### What is expected
Please repeat each of the entries below word for word, omitting the pictures.

### Source data
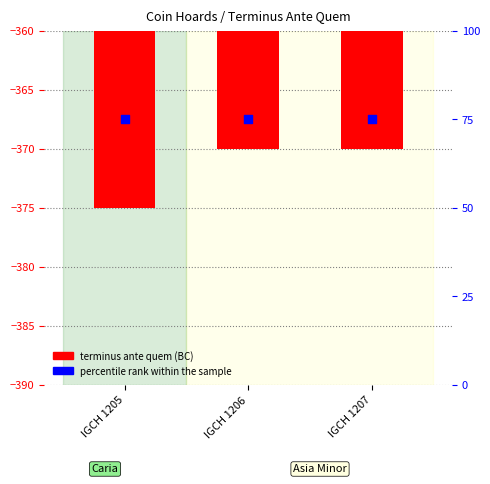

Which series reaches the maximum Y coordinate?

percentile rank within the sample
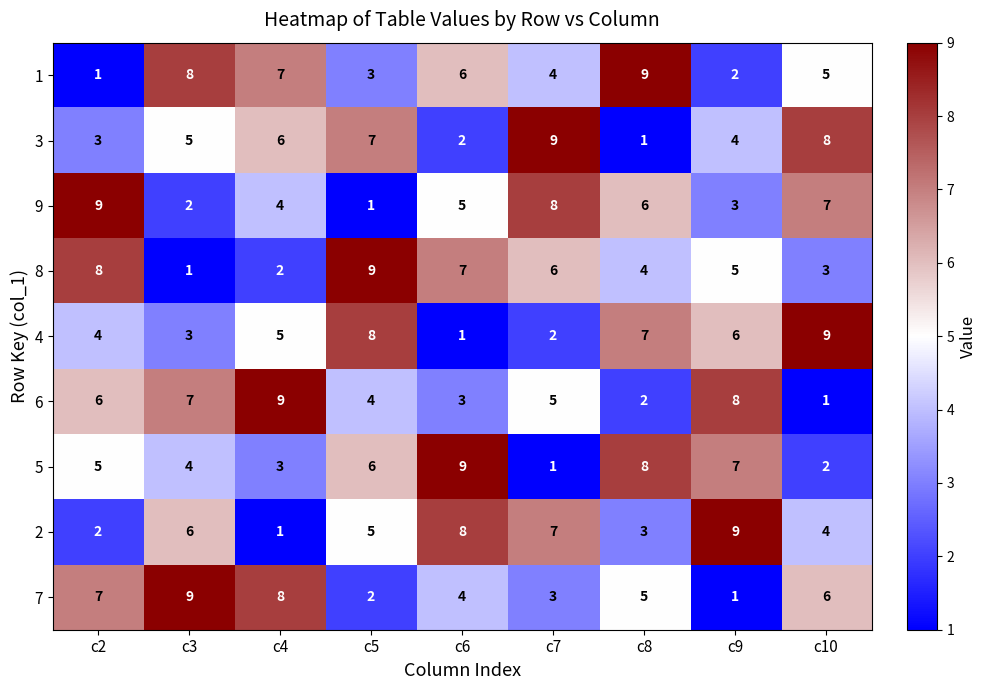

What is the difference between the highest and lowest values at c5?

8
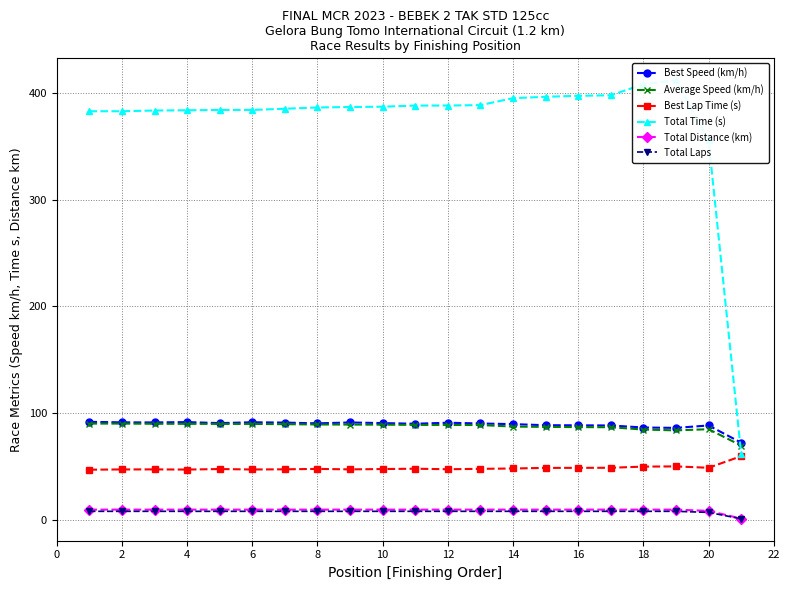

What is the average value of the Average Speed (km/h) series?

87.5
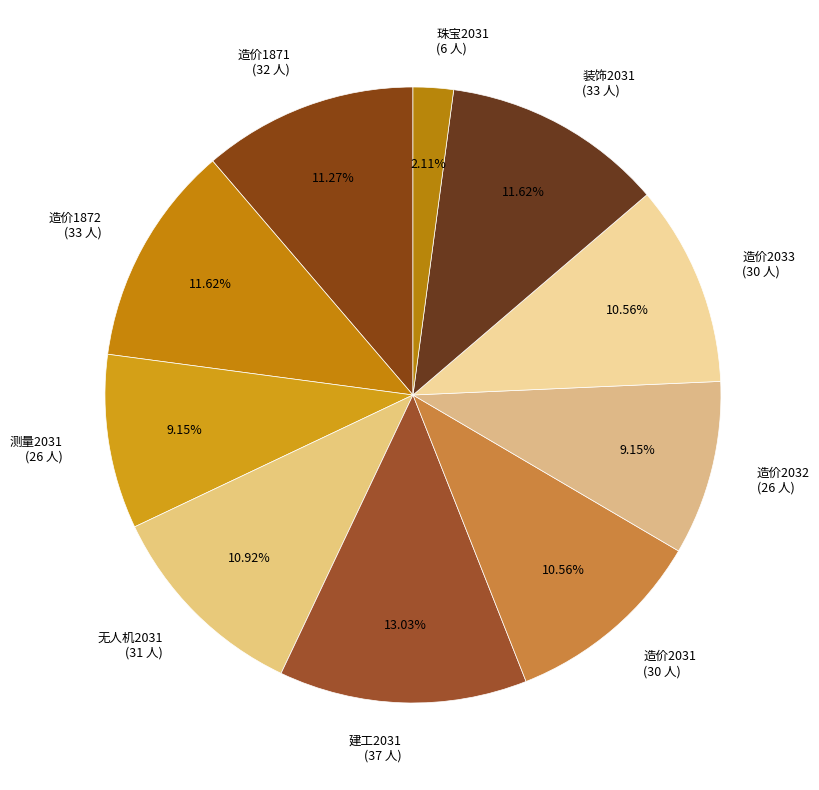

Does any single category account for the majority?

No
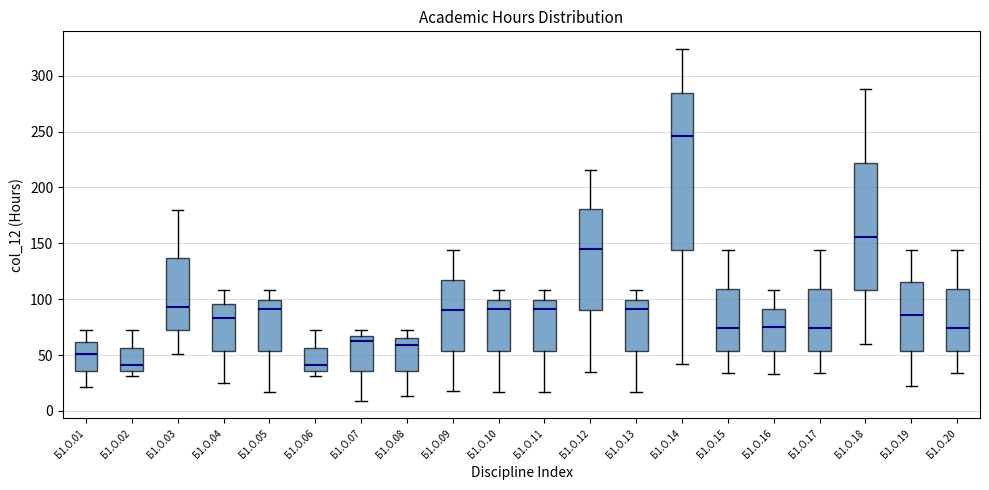

Where is the upper edge of the box for Б1.О.03 on the y-axis? The values are not printed on the chart, so give them approximately, as read against the axis.

135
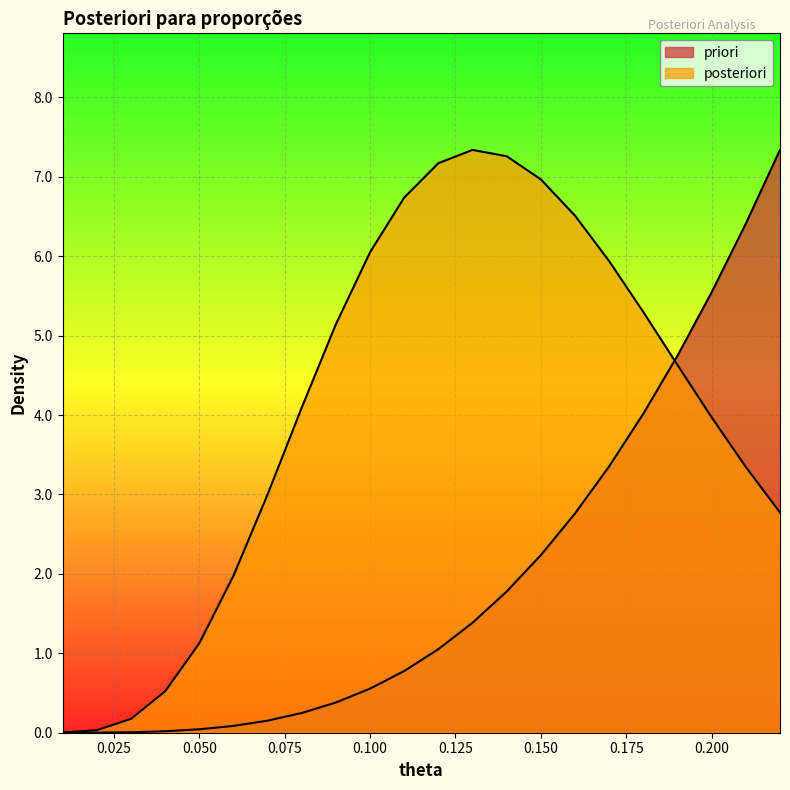

Which category has the lowest value across all series?

0.01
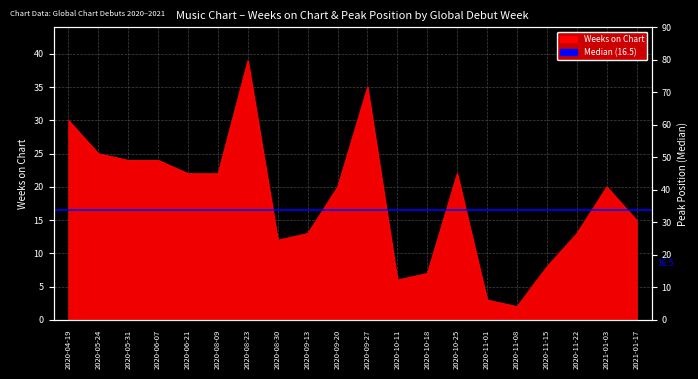

Which series has the widest spread of values?

Peak Position Median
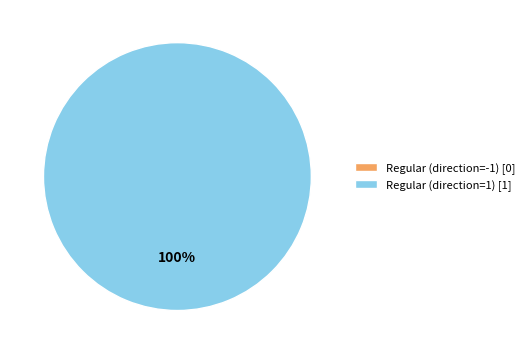

Combined, what portion of the pie is Regular (direction=1) and Regular (direction=-1)?

100.0%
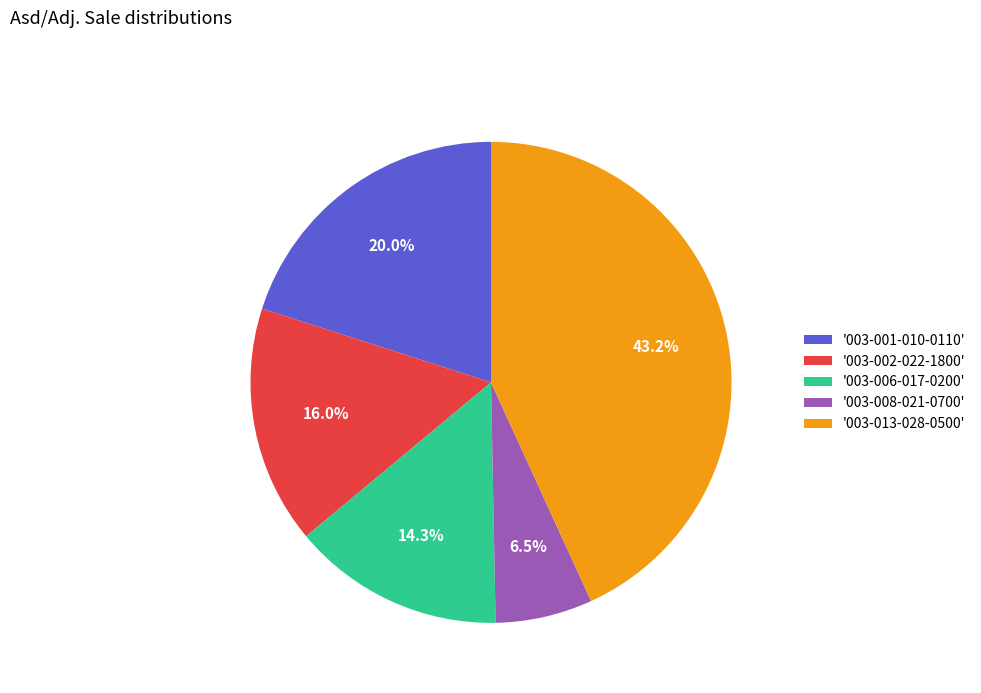

What is the largest slice in the pie chart?

'003-013-028-0500'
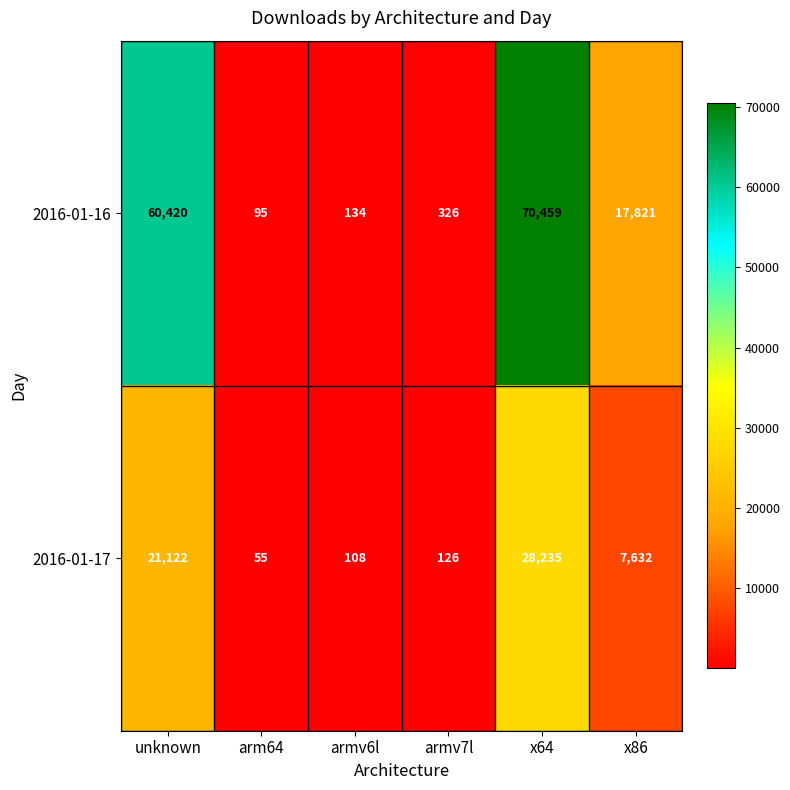

Which category has the lowest value across all series?

arm64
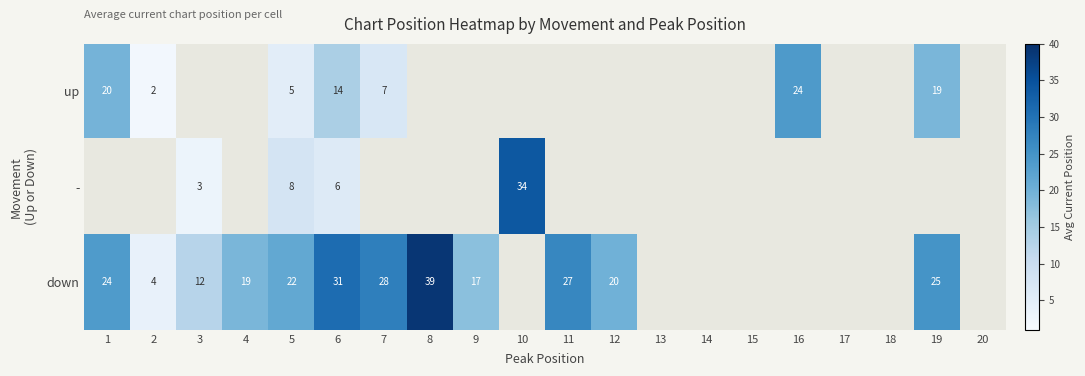

The value of up at 6 is 14.0. True or false?

True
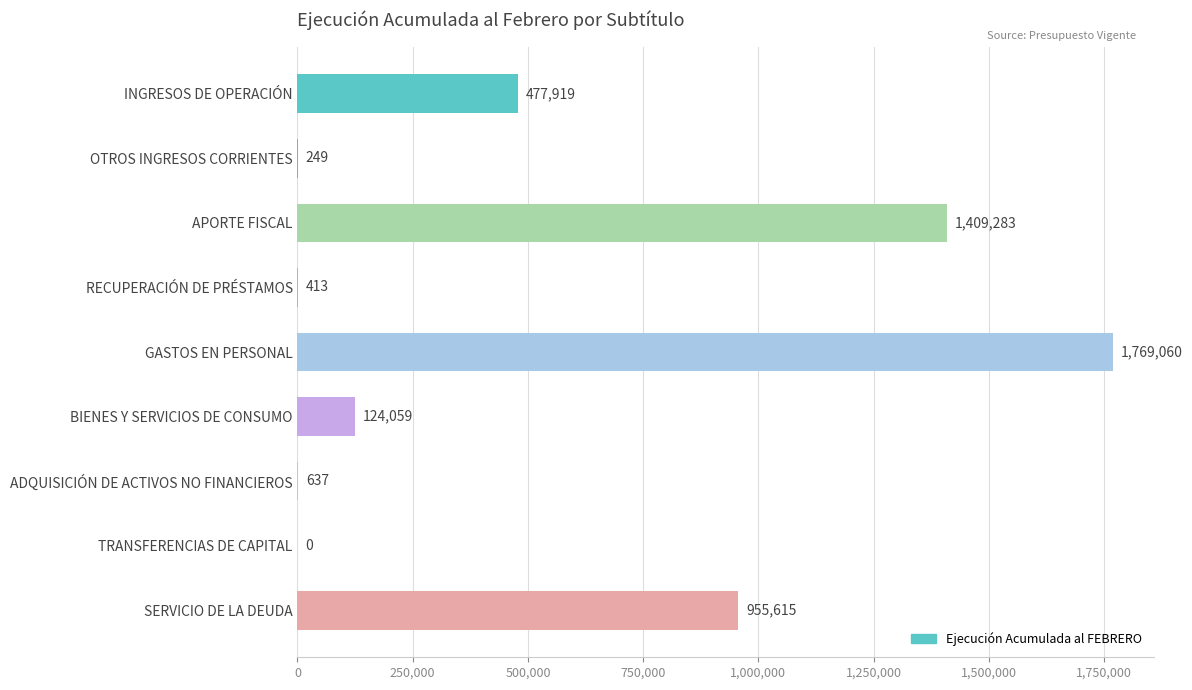

What is the average value?

526359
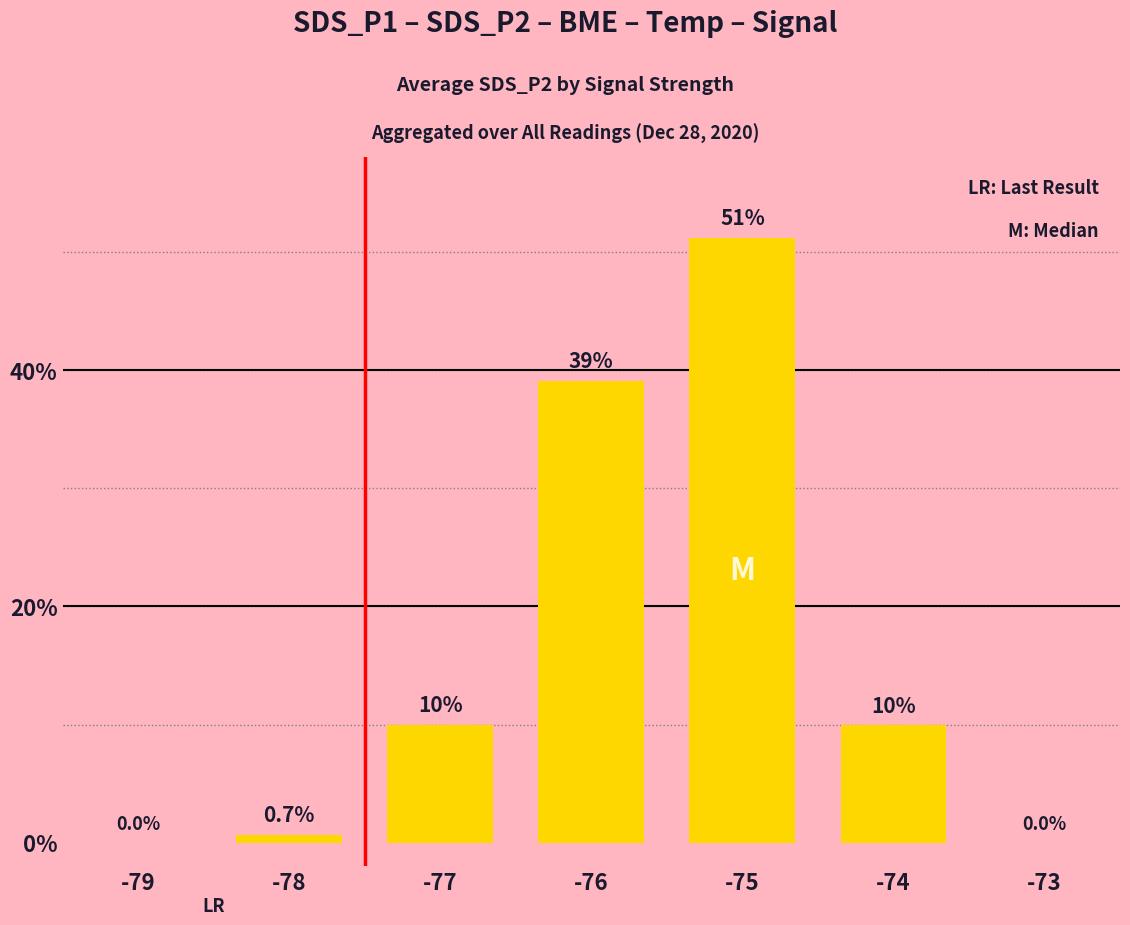

Where is the data nearest to the value 25?

-76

### Reply to the exercise
Which series reaches the maximum Y coordinate?

percentile rank within the sample

What is the difference between the highest and lowest values at c5?

8

What is the average value of the Average Speed (km/h) series?

87.5

Does any single category account for the majority?

No

Where is the upper edge of the box for Б1.О.03 on the y-axis? The values are not printed on the chart, so give them approximately, as read against the axis.

135

Which category has the lowest value across all series?

0.01

Which series has the widest spread of values?

Peak Position Median

Combined, what portion of the pie is Regular (direction=1) and Regular (direction=-1)?

100.0%

What is the largest slice in the pie chart?

'003-013-028-0500'

Which category has the lowest value across all series?

arm64

The value of up at 6 is 14.0. True or false?

True

What is the average value?

526359

Where is the data nearest to the value 25?

-76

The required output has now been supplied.